VANCOUVER, British Columbia (AP) — Police have sent a long-awaited report to government prosecutors so they can assess whether charges will be filed in the terrorist bombing of an Air India jetliner in 1985.
All 329 people on board Air India Flight 182, including 280 Canadians, were killed when the plane, bound from Canada to London, blew up over the coast of Ireland.
The Royal Canadian Mounted Police has been hunting for the bombers since then, in what the force calls the most complex investigation of its history.
In a news release Thursday, the RCMP said the submission of the report to prosecutors does not mean the filing of charges is imminent. No time frame was set for the review process, and police declined to any details about their evidence.
The RCMP has faced repeated criticism from relatives of the victims who have complained the investigation has dragged on too long.
Police believe a group of Sikh separatists living in British Columbia planned to blow up two Air India jets as part of a terrorist campaign against the Indian government. The separatists were working to establish an independent Sikh homeland.

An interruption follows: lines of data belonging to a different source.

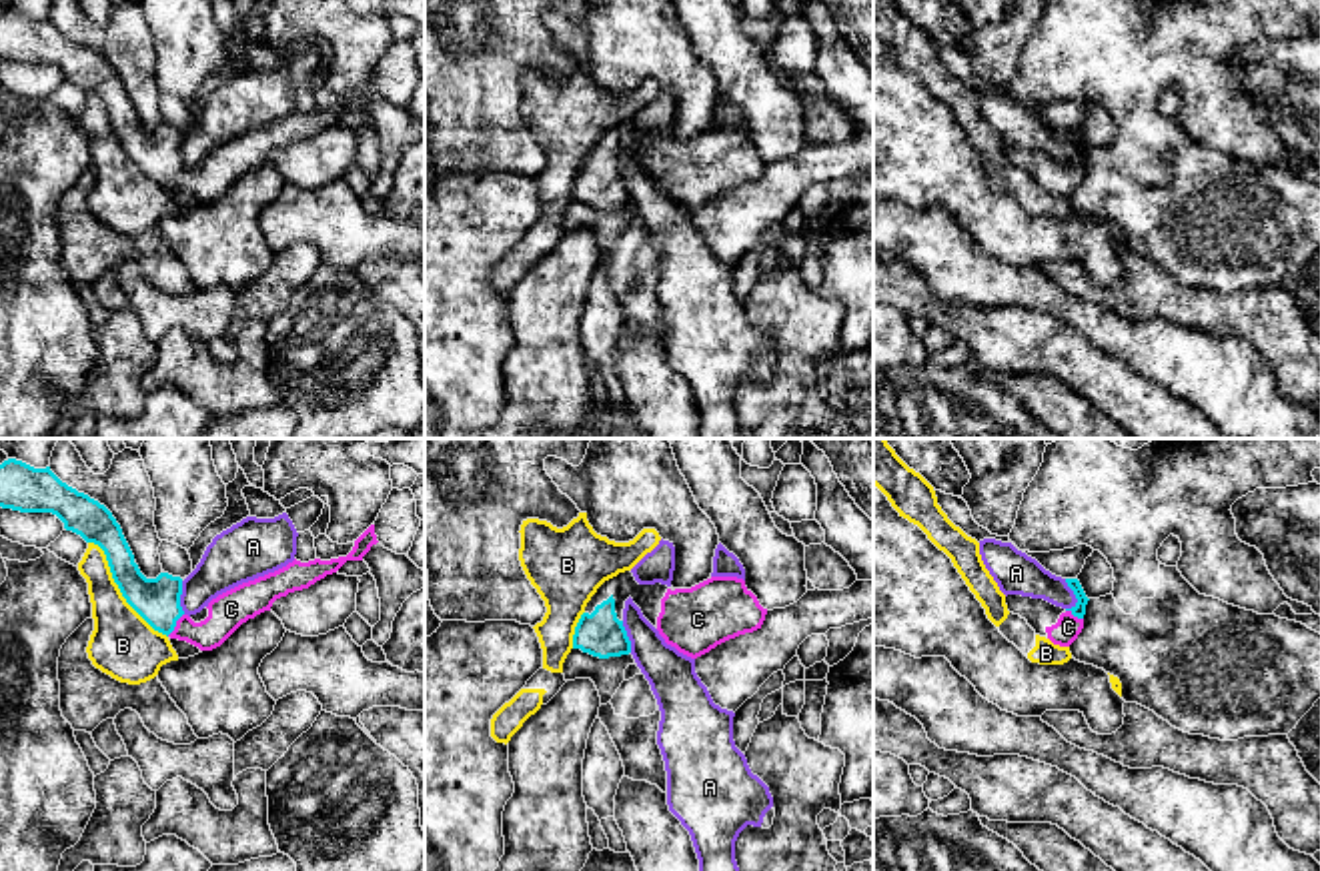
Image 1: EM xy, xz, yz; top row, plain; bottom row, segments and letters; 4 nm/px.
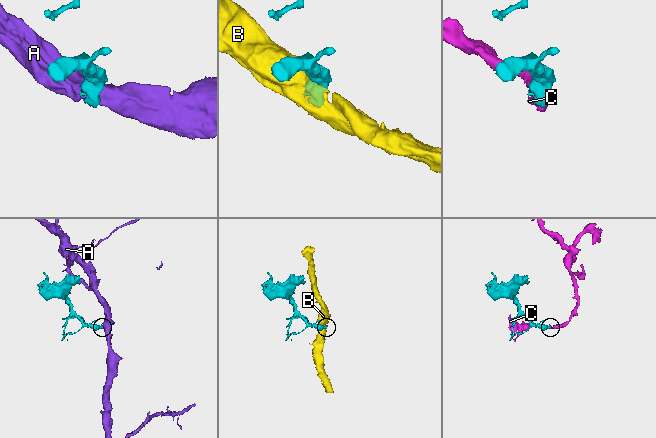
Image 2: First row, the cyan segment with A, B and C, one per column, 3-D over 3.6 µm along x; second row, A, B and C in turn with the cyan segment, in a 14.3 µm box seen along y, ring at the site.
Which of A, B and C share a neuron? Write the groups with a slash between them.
A / B / C

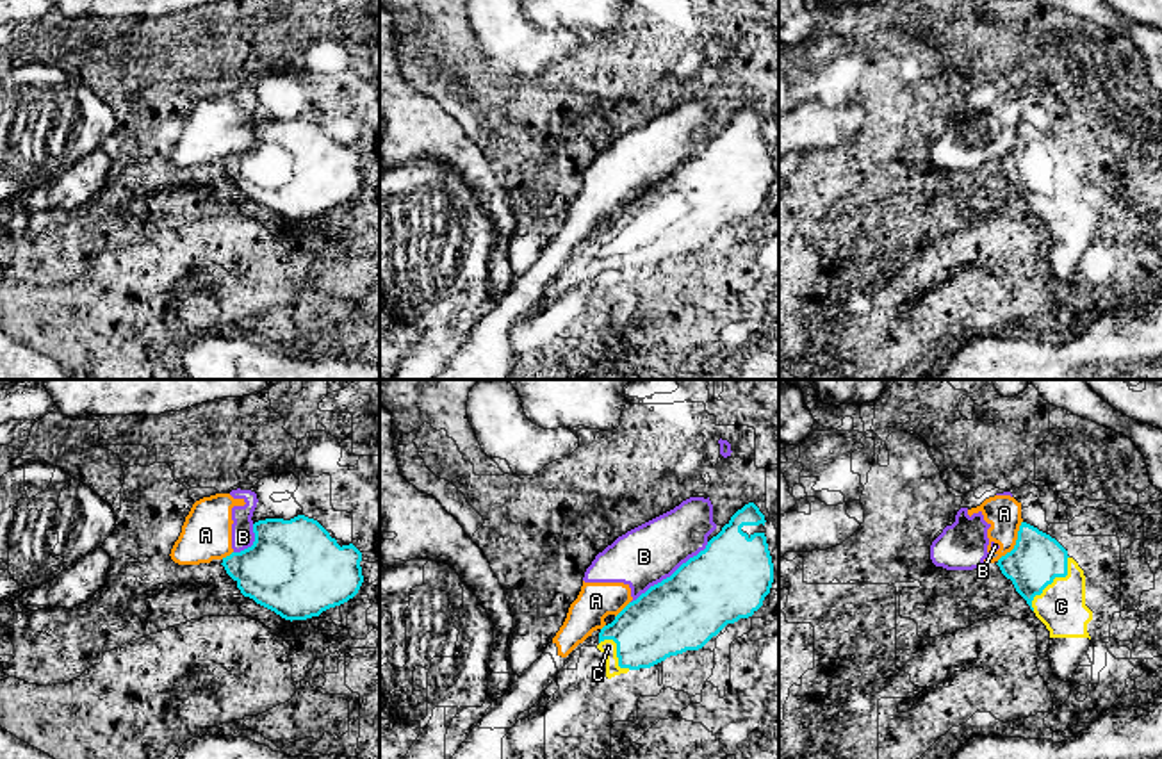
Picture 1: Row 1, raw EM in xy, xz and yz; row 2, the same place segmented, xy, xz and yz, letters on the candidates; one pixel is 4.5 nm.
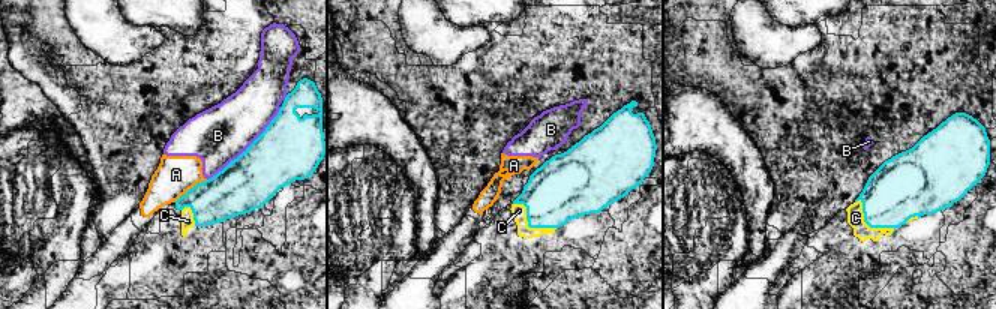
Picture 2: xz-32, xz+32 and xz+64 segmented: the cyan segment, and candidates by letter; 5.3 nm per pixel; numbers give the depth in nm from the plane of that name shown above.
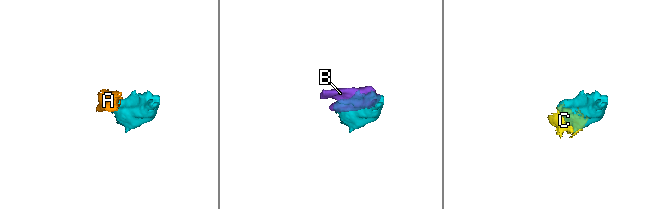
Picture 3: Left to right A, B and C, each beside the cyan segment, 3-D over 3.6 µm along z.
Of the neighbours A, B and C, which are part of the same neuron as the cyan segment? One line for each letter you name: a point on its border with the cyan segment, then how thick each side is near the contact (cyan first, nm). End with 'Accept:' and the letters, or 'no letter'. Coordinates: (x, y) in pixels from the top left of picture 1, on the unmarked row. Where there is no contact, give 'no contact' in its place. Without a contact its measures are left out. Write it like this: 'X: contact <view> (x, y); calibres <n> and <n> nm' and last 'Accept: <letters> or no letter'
C: contact yz (1052, 182); calibres 240 and 220 nm
Accept: C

In June 1985, two bomb-laden suitcases were checked in for flights destined to connect with two Air India flights.
The first bomb exploded at Tokyo’s Narita airport, killing two baggage handlers who were unloading a Canadian Pacific flight from Vancouver. Less than an hour later, Flight 182 — which also originated in Vancouver — exploded.
Inderjit Singh Reyat, an electrician from Vancouver Island, is serving 10 years for manslaughter in connection with the Narita deaths. He has been identified as a suspect in the Flight 182 bombing.